Cyril Achard : C'est une super école, de très bons profs et surtout très agréables à vivre. Mr. et Miss Kullock sont des gens adorables.
Guitariste : (Viiinc3) Un petit mot sur les concerts de fin d'année?
Cyril Achard : Une partie des concerts sont en trio, d'autres en quintet. En trio, nous présentons un Tribute to Hancock, ainsi que l'album Essensuel remanié pour l'occasion. D'autres dates devraient arriver encore j'espère. Je vous invite à les découvrir sur le site : www.cyrilachardsextet.com
Guitariste : (eZe) Si tu pouvais revenir en arrière, tu changerais d'instrument ? Pour lequel ?
Cyril Achard : Sûrement le piano, même si je suis un passionné de rythme et de batterie. J'ai commencé par la gratte...si j'avais du changer en cours de route, ce ne serait pas gagné, déjà que j'ai du mal à me supporter. Donc "au fond", je joue de la guitare car il est trop tard pour en changer. Même si je considère avoir changé à moitié d'instrument en passant à la guitare nylon.

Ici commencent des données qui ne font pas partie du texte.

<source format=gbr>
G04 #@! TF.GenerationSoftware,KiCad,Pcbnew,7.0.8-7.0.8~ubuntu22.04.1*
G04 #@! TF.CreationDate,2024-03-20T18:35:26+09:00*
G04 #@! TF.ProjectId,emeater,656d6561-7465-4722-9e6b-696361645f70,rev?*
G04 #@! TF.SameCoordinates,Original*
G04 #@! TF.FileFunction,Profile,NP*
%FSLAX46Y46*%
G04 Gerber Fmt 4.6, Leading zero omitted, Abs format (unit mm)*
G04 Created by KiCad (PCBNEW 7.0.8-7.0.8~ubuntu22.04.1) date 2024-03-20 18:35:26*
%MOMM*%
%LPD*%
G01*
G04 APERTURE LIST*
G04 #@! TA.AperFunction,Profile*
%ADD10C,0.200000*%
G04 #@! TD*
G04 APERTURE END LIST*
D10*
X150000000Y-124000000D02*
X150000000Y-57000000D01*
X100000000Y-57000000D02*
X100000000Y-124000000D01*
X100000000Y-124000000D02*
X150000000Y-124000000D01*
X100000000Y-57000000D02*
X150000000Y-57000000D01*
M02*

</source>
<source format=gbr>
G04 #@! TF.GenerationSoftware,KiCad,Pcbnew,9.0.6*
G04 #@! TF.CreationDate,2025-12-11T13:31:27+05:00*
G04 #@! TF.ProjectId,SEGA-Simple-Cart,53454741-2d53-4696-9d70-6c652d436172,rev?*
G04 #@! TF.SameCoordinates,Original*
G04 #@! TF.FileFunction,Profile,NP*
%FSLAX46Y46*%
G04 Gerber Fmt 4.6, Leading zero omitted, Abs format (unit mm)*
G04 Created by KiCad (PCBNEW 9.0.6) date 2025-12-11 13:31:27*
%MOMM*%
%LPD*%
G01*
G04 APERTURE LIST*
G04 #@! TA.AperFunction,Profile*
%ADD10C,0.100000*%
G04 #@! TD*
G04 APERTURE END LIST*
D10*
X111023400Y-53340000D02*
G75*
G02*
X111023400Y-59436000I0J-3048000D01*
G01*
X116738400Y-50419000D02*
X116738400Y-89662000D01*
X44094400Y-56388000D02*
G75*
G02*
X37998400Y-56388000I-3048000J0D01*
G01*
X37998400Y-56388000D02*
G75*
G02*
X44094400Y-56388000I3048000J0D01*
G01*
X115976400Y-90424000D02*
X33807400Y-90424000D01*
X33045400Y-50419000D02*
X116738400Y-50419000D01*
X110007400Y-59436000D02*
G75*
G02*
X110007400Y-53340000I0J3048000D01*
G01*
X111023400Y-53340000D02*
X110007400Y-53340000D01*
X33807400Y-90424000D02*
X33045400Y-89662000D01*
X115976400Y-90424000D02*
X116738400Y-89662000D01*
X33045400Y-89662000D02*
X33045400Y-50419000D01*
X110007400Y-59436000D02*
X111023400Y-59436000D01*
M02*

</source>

Guitariste : (DarkHope) As-tu une titre que tu affectionnes plus que les autres dans Essensuel ?
Cyril Achard : J'ai un faible pour "Pensée intime"...
Guitariste : (Aragorn) Cyril, si tu souhaites conclure, le mot de la fin est pour toi...

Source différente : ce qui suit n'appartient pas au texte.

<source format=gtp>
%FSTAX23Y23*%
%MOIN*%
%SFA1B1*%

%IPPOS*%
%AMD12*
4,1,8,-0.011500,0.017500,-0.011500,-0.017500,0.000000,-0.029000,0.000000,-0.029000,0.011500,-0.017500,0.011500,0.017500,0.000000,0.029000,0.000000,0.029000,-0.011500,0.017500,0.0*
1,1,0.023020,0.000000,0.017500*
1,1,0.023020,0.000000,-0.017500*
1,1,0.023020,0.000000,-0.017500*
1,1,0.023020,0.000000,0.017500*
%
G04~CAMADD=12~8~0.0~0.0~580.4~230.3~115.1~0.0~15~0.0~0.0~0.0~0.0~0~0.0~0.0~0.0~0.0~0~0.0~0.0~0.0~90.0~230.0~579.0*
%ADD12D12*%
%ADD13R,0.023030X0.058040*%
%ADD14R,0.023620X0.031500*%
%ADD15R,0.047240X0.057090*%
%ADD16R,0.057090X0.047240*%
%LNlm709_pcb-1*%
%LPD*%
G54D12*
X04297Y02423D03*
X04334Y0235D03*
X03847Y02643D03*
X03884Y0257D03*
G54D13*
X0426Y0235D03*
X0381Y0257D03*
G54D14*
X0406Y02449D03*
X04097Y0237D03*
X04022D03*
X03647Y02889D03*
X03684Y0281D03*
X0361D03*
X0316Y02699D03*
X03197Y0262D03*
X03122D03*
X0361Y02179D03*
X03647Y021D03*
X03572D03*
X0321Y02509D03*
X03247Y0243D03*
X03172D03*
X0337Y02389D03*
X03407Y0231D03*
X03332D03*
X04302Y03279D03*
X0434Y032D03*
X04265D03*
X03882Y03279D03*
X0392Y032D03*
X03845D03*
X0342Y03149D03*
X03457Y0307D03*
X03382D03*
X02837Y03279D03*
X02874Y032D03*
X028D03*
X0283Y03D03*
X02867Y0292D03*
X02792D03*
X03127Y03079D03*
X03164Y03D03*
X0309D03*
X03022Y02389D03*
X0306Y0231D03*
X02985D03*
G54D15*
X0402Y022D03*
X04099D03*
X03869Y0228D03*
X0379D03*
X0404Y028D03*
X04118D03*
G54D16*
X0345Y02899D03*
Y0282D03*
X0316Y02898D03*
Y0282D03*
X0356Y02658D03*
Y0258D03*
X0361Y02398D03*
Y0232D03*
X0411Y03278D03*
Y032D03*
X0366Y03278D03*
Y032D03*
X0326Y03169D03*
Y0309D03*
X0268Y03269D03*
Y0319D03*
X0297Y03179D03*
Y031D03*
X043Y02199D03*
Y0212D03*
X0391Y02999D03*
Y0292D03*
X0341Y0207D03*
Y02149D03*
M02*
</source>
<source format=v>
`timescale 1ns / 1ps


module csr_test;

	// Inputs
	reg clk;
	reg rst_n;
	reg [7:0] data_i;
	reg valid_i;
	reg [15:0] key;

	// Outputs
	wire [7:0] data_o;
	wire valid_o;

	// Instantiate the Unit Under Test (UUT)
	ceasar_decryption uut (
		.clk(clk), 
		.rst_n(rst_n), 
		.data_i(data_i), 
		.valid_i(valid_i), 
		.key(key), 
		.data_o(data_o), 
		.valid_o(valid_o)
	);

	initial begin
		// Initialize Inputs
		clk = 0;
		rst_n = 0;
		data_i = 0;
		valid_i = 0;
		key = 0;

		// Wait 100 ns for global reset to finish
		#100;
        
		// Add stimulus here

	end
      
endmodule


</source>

Cyril Achard : Ok, tout d'abord merci à toute l'équipe de Guitariste.com pour m'avoir donné la parole. Merci à tous ceux qui m'ont soutenu pendant les périodes creuses, ils se reconnaîtront. Concernant le post à mon sujet sur le forum, cela m'a assez touché, merci, mais je suis d'un naturel enthousiaste. Cela a été une période de travail et de labeur plutôt qu'une période de spleen. Je pense que le circuit métal progressif ne correspondait pas à ma nature. Les gens le sentaient c'est pourquoi mes précédents albums et projets ont eu tant de mal à trouver des deals. Je ne dénigre absolument pas ce style, ce que j'ai fait auparavant ni le monde du shred.

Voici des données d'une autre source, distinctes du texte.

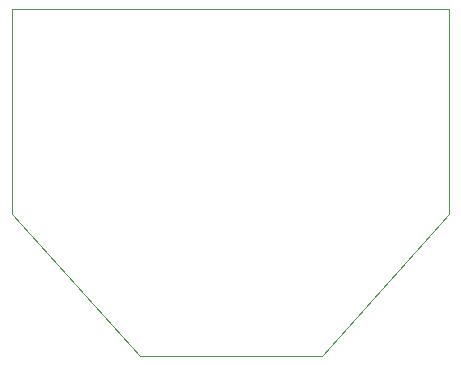
<source format=gbr>
%TF.GenerationSoftware,KiCad,Pcbnew,8.0.7*%
%TF.CreationDate,2025-01-12T22:52:32-06:00*%
%TF.ProjectId,Parallel-to-PS2-Keyboard-Adapter,50617261-6c6c-4656-9c2d-746f2d505332,v1.0*%
%TF.SameCoordinates,Original*%
%TF.FileFunction,Profile,NP*%
%FSLAX46Y46*%
G04 Gerber Fmt 4.6, Leading zero omitted, Abs format (unit mm)*
G04 Created by KiCad (PCBNEW 8.0.7) date 2025-01-12 22:52:32*
%MOMM*%
%LPD*%
G01*
G04 APERTURE LIST*
%TA.AperFunction,Profile*%
%ADD10C,0.100000*%
%TD*%
G04 APERTURE END LIST*
D10*
X142062200Y-106680000D02*
X152908000Y-118719600D01*
X179120800Y-89357200D02*
X179120800Y-106680000D01*
X152908000Y-118719600D02*
X168351200Y-118719600D01*
X179120800Y-106680000D02*
X168351200Y-118719600D01*
X142062200Y-106680000D02*
X142062200Y-89357200D01*
X142062200Y-89357200D02*
X179120800Y-89357200D01*
M02*

</source>
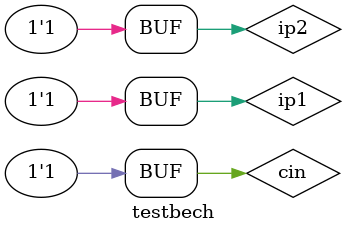
<source format=v>
`include "fadder.v"
module testbech;
	reg ip1,ip2,cin;
	wire cout,sum;
	fullAdder f1(sum,cout,ip1,ip2,cin);
	initial
	begin
		$monitor("sum=%b, cout=%b, ip1=%b, ip2=%b, cin=%b",sum,cout,ip1,ip2,cin);
		#0 ip1=1'b0;ip2=1'b0;cin=1'b0;
		#5 ip1=1'b0;ip2=1'b0;cin=1'b1;
		#5 ip1=1'b0;ip2=1'b1;cin=1'b0;
		#5 ip1=1'b0;ip2=1'b1;cin=1'b1;
		#5 ip1=1'b1;ip2=1'b0;cin=1'b0;
		#5 ip1=1'b1;ip2=1'b0;cin=1'b1;
		#5 ip1=1'b1;ip2=1'b1;cin=1'b0;
		#5 ip1=1'b1;ip2=1'b1;cin=1'b1;
	end
endmodule
</source>
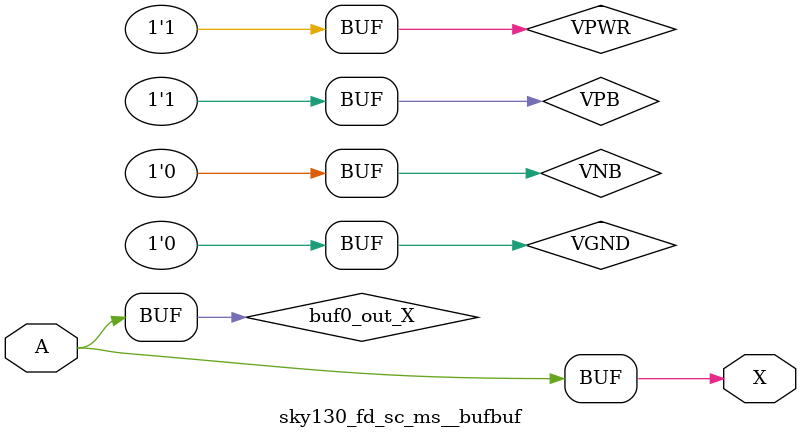
<source format=v>
/*
 * Copyright 2020 The SkyWater PDK Authors
 *
 * Licensed under the Apache License, Version 2.0 (the "License");
 * you may not use this file except in compliance with the License.
 * You may obtain a copy of the License at
 *
 *     https://www.apache.org/licenses/LICENSE-2.0
 *
 * Unless required by applicable law or agreed to in writing, software
 * distributed under the License is distributed on an "AS IS" BASIS,
 * WITHOUT WARRANTIES OR CONDITIONS OF ANY KIND, either express or implied.
 * See the License for the specific language governing permissions and
 * limitations under the License.
 *
 * SPDX-License-Identifier: Apache-2.0
*/


`ifndef SKY130_FD_SC_MS__BUFBUF_TIMING_V
`define SKY130_FD_SC_MS__BUFBUF_TIMING_V

/**
 * bufbuf: Double buffer.
 *
 * Verilog simulation timing model.
 */

`timescale 1ns / 1ps
`default_nettype none

`celldefine
module sky130_fd_sc_ms__bufbuf (
    X,
    A
);

    // Module ports
    output X;
    input  A;

    // Module supplies
    supply1 VPWR;
    supply0 VGND;
    supply1 VPB ;
    supply0 VNB ;

    // Local signals
    wire buf0_out_X;

    //  Name  Output      Other arguments
    buf buf0 (buf0_out_X, A              );
    buf buf1 (X         , buf0_out_X     );

endmodule
`endcelldefine

`default_nettype wire
`endif  // SKY130_FD_SC_MS__BUFBUF_TIMING_V

</source>
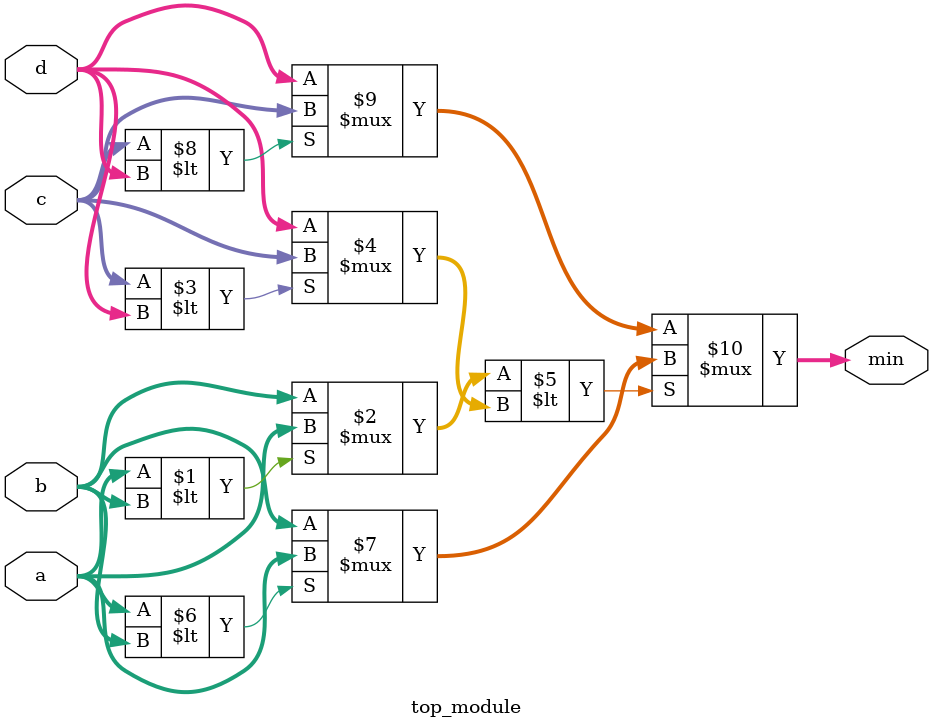
<source format=v>
module top_module (
    input [7:0] a, b, c, d,
    output [7:0] min);//
/* wire [7:0]min1,min2;
    assign min1 = (a<b)? a:b;
    assign min2 = (c<d)? c:d;
    assign min = (min1<min2)?min1:min2;
  */
  assign min = ((a < b ? a : b) < (c < d ? c : d)) ? (a < b ? a : b) : (c < d ? c : d);

endmodule
</source>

Je dirais simplement, ce que je fais aujourd'hui est ce qui me fait vibrer le plus. J'espère et pense que ceux qui écouteront Essensuel et nous verront en concert, comprendront et sentiront où est ma place. Bonne continuation à tous, c'était un plaisir de partager cet instant avec vous. Il faut vraiment garder en tête que la musique doit réunir les gens au-delà des divergences de styles et de conception. Essensuel, c'est un mix entre Essentiel et sensuel, c'était naturellement tout trouvé pour moi.
Les prochaines dates du sextet Cyril Achard :
23 Septembre 2004: Balthazar /Marseille
16 Octobre 2004 : Station Mir / Pezenas
29 Octobre 2004 : Bar en Biais / Antibes
30 Octobre 2004 : Cave Romagnan / Nice.
5 Novembre2004 : Chambery - Avec C.Godin en 4tet.
6 Novembre 2004 : Guitare Village / Domont (92)
7 Novembre 2004 : Spirit 66 / Vervier (Belgique)
9 Novembre 2004 : Conservatoire de Troyes
10 Novembre 2004 : EF2M / tourcoing
11 Novembre 2004 : Caf Conc' / Ensisheim
27 Novembre 2004 : Escale St Michel / Aubagne
3 Décembre 2004 : Bois de l'Aune / Aix en Provence
8 Janvier 2005 : Jazz Convergence / La Ciotat.